The ATmega168 appears to access its flash memory at a different speed (perhaps due to increased size), which slowed down macro playback to a noticeable degree. This firmware updates the playback speed to put it back in line with the ATmega8.

Again, this firmware is only for the ATmega168, so if you bought your board, you won’t need this firmware.

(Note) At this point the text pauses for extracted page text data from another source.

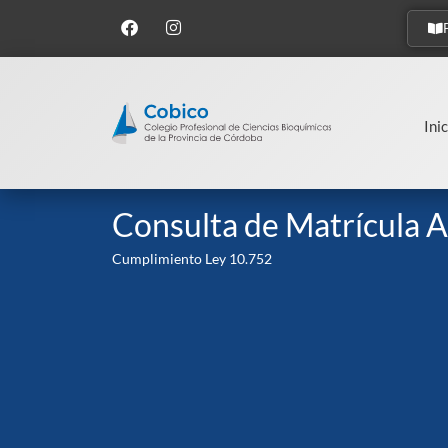
Inic
Consulta de Matrícula A
Cumplimiento Ley 10.752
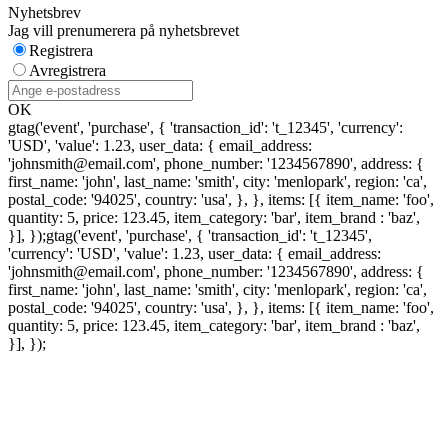
Nyhetsbrev
Jag vill prenumerera på nyhetsbrevet
Registrera
Avregistrera
OK
gtag('event', 'purchase', { 'transaction_id': 't_12345', 'currency':
'USD', 'value': 1.23, user_data: { email_address:
'johnsmith@email.com', phone_number: '1234567890', address: {
first_name: 'john', last_name: 'smith', city: 'menlopark', region: 'ca',
postal_code: '94025', country: 'usa', }, }, items: [{ item_name: 'foo',
quantity: 5, price: 123.45, item_category: 'bar', item_brand : 'baz',
}], });
gtag('event', 'purchase', { 'transaction_id': 't_12345',
'currency': 'USD', 'value': 1.23, user_data: { email_address:
'johnsmith@email.com', phone_number: '1234567890', address: {
first_name: 'john', last_name: 'smith', city: 'menlopark', region: 'ca',
postal_code: '94025', country: 'usa', }, }, items: [{ item_name: 'foo',
quantity: 5, price: 123.45, item_category: 'bar', item_brand : 'baz',
}], });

PSX64 – New MCU (and Firmware)

For whatever reason, Digikey and Mouser’s supply of the Atmega8-16 MCU is completely out of stock. I’ve seen differing reports whether this chip is End-Of-Life’d, but that certainly seems like it might be the case – neither site indicates that a future stock will be available. With this in mind, all new PSX64s produced will be using the Atmega168 instead. Really, this will functionally make no difference. The 168 can run faster and has more memory, but I’m driving it with the same 16 MHz crystal and with the same code. And luckily, the two chips are pin compatible, so no rework of the PCB is necessary.

The Atmega168 does have different fuses and slightly different architecture, and the firmware needed to be recompiled. I made a PSX64 with the ATmega168 tonight, and recompiled the firmware, and life is good. If you’re building a new board with an ATmega168, or (in the future) need to reflash your PSX64, the new revision B firmware is available here. (i.e. psx64fw11.hex is version 1.1 for the ATmega8, and psx64fw11b.hex is version 1.1 for the ATmega168).